Finiva Agosto

L’ultima volta che mi sono tagliata con un coltello ti ho pensato. Affettavo un peperone e la lama è affondata nella carne. Quando ho portato il dito alle labbra, il sapore del sangue mi ha ricordato te.

– Questa è l’ultima volta che ci sentiamo, stai bene

Poi avevo bloccato il tuo numero e il contatto su Whatsapp, Facebook e Messenger.
Era Agosto. Finiva l’estate e finivamo anche noi.
Era iniziata con un “perché no” e una serie di messaggi.
Ti va di lasciarmi il numero? Perché no. Quasi tutto parte con quelle due innocue parole.
Ci vediamo per un aperitivo? Perché no. E ti ritrovi all’una di notte a bere vino rosso e a barcollare per la città.
Ti va se vengo da te? Perché no. E non te ne eri più andato fino alla sera dopo.
Perché no, poi attese e speranze vane, incazzature, dolori e quel tratto di autostrada percorso decine di volte. Mezz’ora spaccata da casello a casello. Eppure. Eppure da quello spiraglio di possibilità – non un sì pieno, non un no convinto – filtra la luce. L’idea che ci siano più strade da percorrere è elettrizzante. Sentirsi vivissimi su quella sbagliata e infilarsi dritti dritti in un meccanismo circolare, rifiutare la linearità del percorso più sicuro, ma non quello più amato. Perché no?

Poi era arrivato Agosto, il mese delle ultime volte. L’ultima volta che bevo, l’ultimo gelato prima della dieta, l’ultimo saluto agli amici del mare. L’ultimo giorno di vacanza mentre guardi un cielo di cobalto, che non è il tuo, e sai che dovrai lasciarlo.
Ad Agosto è meglio schiantarla, tirare una riga e ripartire da zero. Guardare avanti o di lato. Altrove. Bisogna farlo prima di Settembre però, perché chi ad Agosto è scappato dai problemi a Settembre, chiusa la porta di casa per andare al lavoro, se li è ritrovati tutti in coda.
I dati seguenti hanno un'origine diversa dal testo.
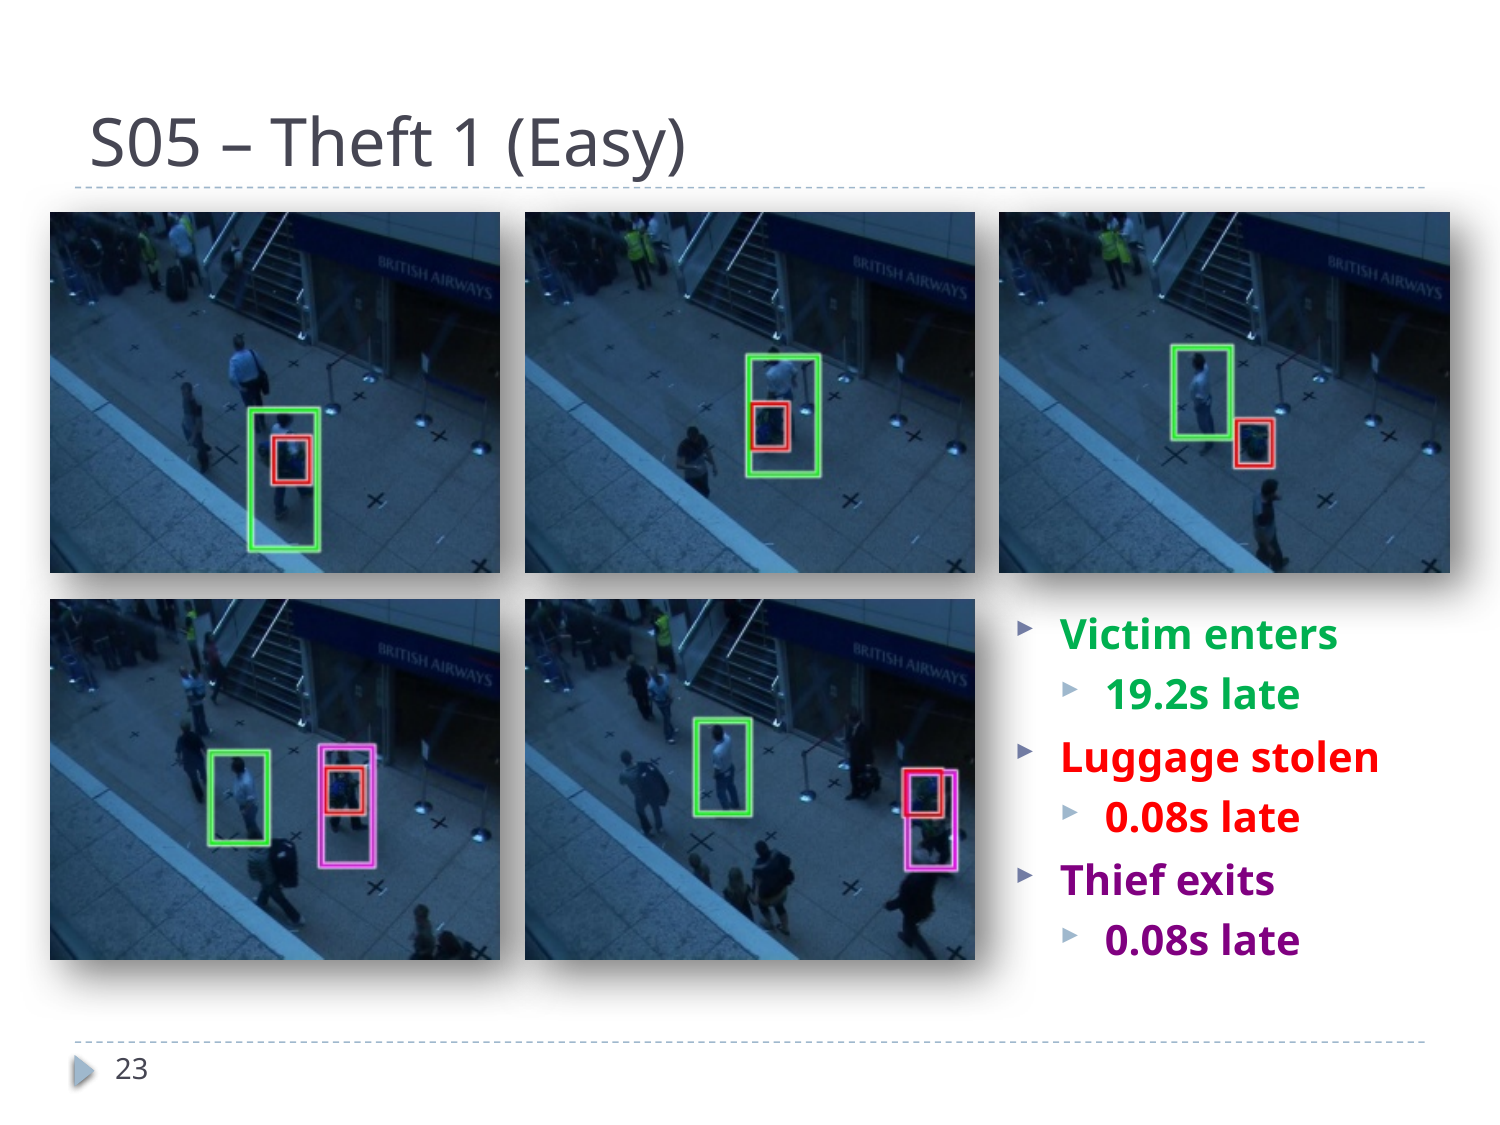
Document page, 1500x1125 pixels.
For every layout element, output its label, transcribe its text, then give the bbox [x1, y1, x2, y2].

picture [49, 212, 501, 573]
picture [49, 599, 501, 961]
slide_number 23 [100, 1042, 426, 1103]
picture [999, 212, 1451, 573]
picture [524, 212, 976, 573]
title S05 – Theft 1 (Easy) [75, 37, 1425, 188]
text_box Victim enters 19.2s late Luggage stolen 0.08s late Thief exits 0.08s late [999, 600, 1425, 1010]
picture [524, 599, 976, 961]
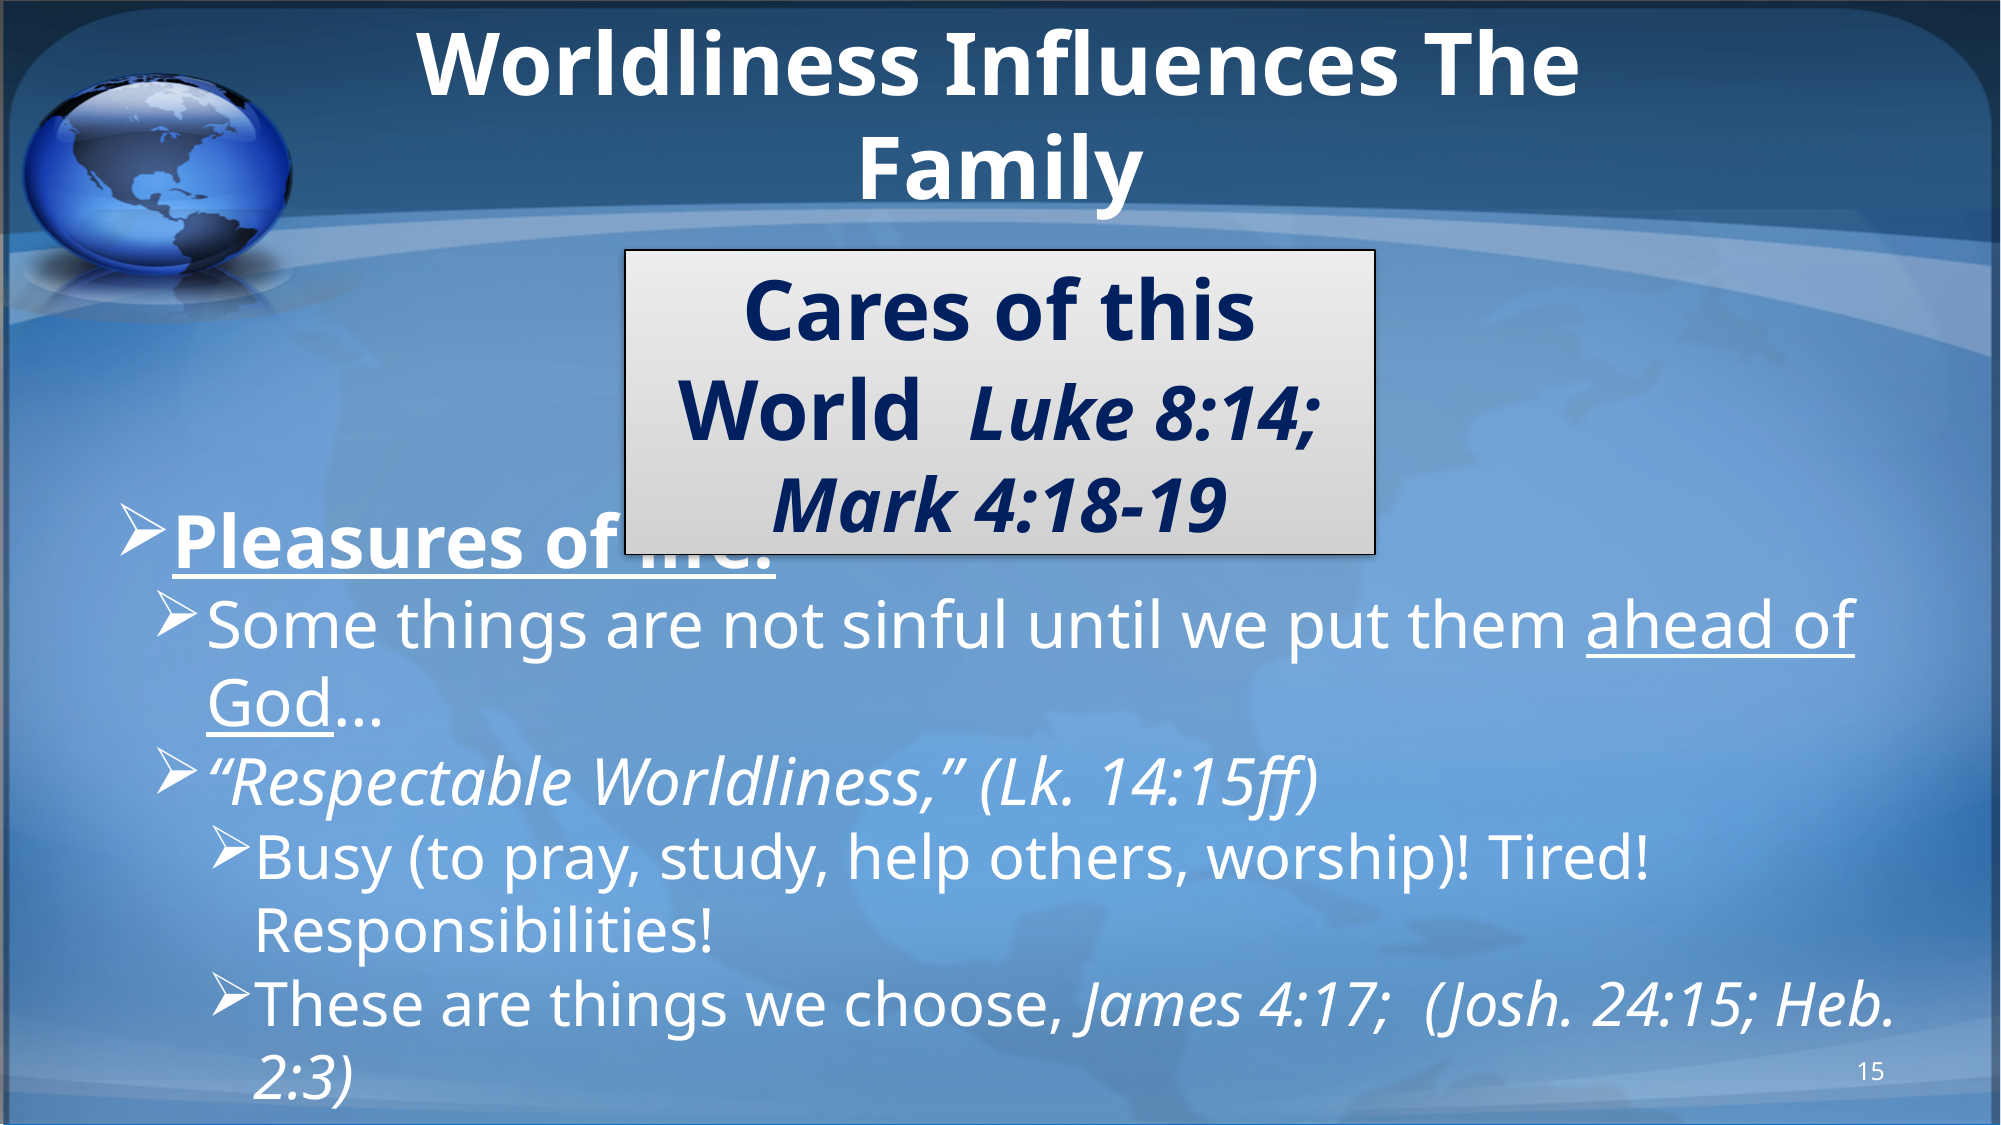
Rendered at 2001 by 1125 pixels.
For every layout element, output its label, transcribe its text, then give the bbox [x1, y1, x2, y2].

title Worldliness Influences The Family [249, 0, 1750, 225]
text_box Cares of this World Luke 8:14; Mark 4:18-19 [624, 249, 1376, 555]
slide_number 15 [1433, 1042, 1900, 1103]
list Pleasures of life. Some things are not sinful until we put them ahead of God… “Respectable Worldliness,” (Lk. 14:15ff) Busy (to pray, study, help others, worship)! Tired! Responsibilities! These are things we choose, James 4:17; (Josh. 24:15; Heb. 2:3) [99, 487, 1982, 1125]
picture [0, 0, 2001, 1125]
Ti avevo dimenticato come potevo, ma qualcosa continuava a darmi fastidio. Come quel taglietto che tormenti e non guarisce. Forse quella chiusura, senza scusarsi o accettare delle scuse, era il vero problema. Quando le storie finiscono si va via, ci si saluta, ci si manda a quel paese.
Si chiude perché si ama di traverso, non ci si ama affatto o si ama troppo se stessi. Non tutti hanno il fegato di prendere un mazzo di fiori, o l’unico cuore che si ha, andare da lui o lei e dire: sono qui, riprendimi indietro. Per questo sarebbe bello se, prima di andare via, ci si chiedesse scusa. Scusa se ti ho fatto perdere tempo, se non sono riuscito a dirti quello che volevo, se ti ho dato la parte peggiore di me, se ho rinunciato. Scusa per tutte le volte in cui ho detto che non avrebbe funzionato e per quelle in cui ti ho chiesto di andartene per paura che te ne andassi davvero. Per questa solitudine. Scusa perché ne avevo più bisogno di te, per le occasioni sprecate e per le volte che potevamo fare la differenza ma abbiamo deciso di essere scontenti come tutti gli altri.

Quando mi sono ferita il dito ho pensato a te, che continuavi a farti male. Chissà se hai mai imparato a disinfettarti.